My Thoughts On This Book
How many mystery novels can boast cover blurbs from Ernest Hemingway? (“I never found anything for that empty time of day or night until the first fine Simenon books came out.”)
I enjoyed The Hotel Majestic, it kept me guessing and read quickly. Originally written in French in 1942 and translated to English in 1977, the book is not written in any way that’s typical. The story is in third person limited, the paragraphs are rather short, and the dialogs are often one sided (especially in phone call scenes). Also, there are a lot of ‘…’ (hellips) in descriptive sentences, which give a feel of movement in time.
He checked the time by his watch. It was ten to six. He began to walk quickly, pushing his bike, and his breath hung in the air as he panted along, with a burning sensation in his chest from the effort.
Avenue Foch…The shutters of the private houses were all still closed…Only an officer trotting along the ride followed by his orderly…

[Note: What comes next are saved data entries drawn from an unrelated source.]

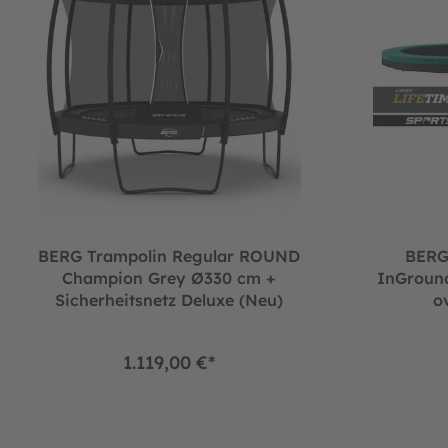
BERG Trampolin Regular ROUND
BERG
Champion Grey Ø330 cm +
InGroun
Sicherheitsnetz Deluxe (Neu)
o
1.119,00 €*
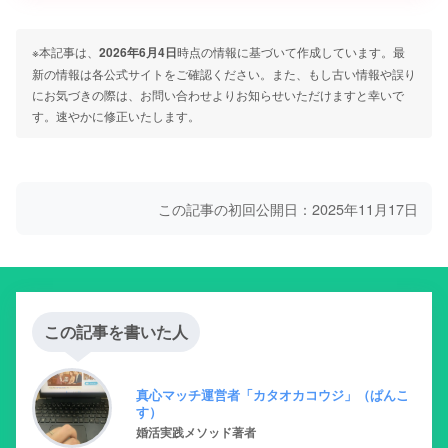
※本記事は、
2026年6月4日
時点の情報に基づいて作成しています。最
新の情報は各公式サイトをご確認ください。また、もし古い情報や誤り
にお気づきの際は、お問い合わせよりお知らせいただけますと幸いで
す。速やかに修正いたします。
この記事の初回公開日：2025年11月17日
この記事を書いた人
真心マッチ運営者「カタオカコウジ」（ぱんこ
す）
婚活実践メソッド著者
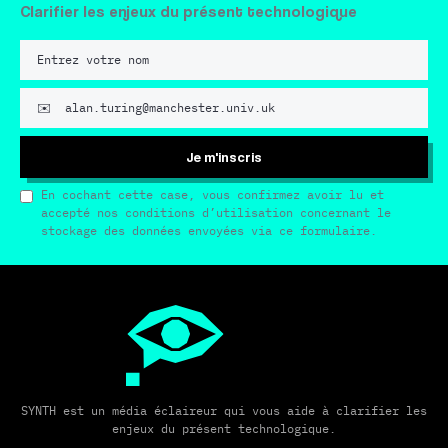
Clarifier les enjeux du présent technologique
Je m'inscris
En cochant cette case, vous confirmez avoir lu et
accepté nos conditions d’utilisation concernant le
stockage des données envoyées via ce formulaire.
SYNTH est un média éclaireur qui vous aide à clarifier les
enjeux du présent technologique.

Getting lighter behind the Arc de Triomphe … He was hurrying along … getting very hot now …
Just at the corner of the Champs-?lys?es, a policeman in a cape, near the newspaper kiosk, called out: “Puncture?”
He nodded. Only three hundred metres more. The Hotel Majestic, on the left, with all its windows still shuttered. The street lamps barely shed any light now.

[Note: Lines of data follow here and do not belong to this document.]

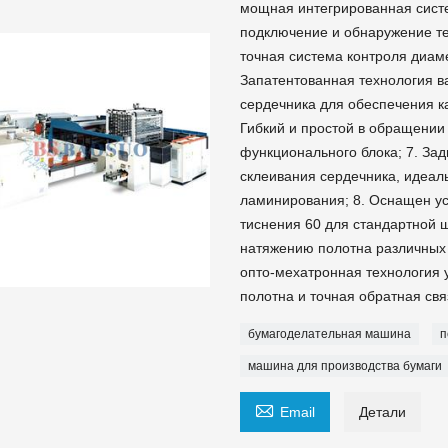
мощная интегрированная сист
подключение и обнаружение те
точная система контроля диаме
Запатентованная технология в
сердечника для обеспечения ка
Гибкий и простой в обращении
функционального блока; 7. Зад
склеивания сердечника, идеал
ламинирования; 8. Оснащен ус
тиснения 60 для стандартной 
натяжению полотна различных 
опто-мехатронная технология 
полотна и точная обратная свя
бумагоделательная машина
п
машина для производства бумаги

Email
Детали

The manager was plunged in gloom. There was no need to tell an old hand like Maigret that it was a disaster for the hotel and that if there was any way of hushing it up…
“The Clark family have been here a week then…” murmured the superintendent. “What sort of people are they?”
“Well heeled … Very … He’s a great, tall, silent American, about forty … Forty-five perhaps … His wife – poor thing! – seems to be French … Twenty-eight or nine … I didn’t see very much of her … The governess is pretty … The maid, who also looks after the child, is very ordinary, rather surly … Ah! … I nearly forgot to tell you … Clark left for Rome yesterday morning …”
“Alone?”
Overall, The Hotel Majestic is paced so that it’s almost like watching a BBC mystery on fast forward, only stopping and hitting ‘play’ for the important scenes and then hitting ‘fast forward’ again through all the fluff between. It’s very unusual and a bit new and fresh in mind-feel (if you follow me), even though it was written in 1942.
From the introduction:
According to Simenon, the character Jules Maigret came to him one afternoon in a cafe in the small Dutch port of Delfzijl as he wrestled with writing a different sort of detective story.
Georges Simenon was one of the biggest figures in European literature, according to this introduction. I can see why; his prose is completely different from everything else out there; than or now.
Definitely highly recommended for the mystery fan looking for something different.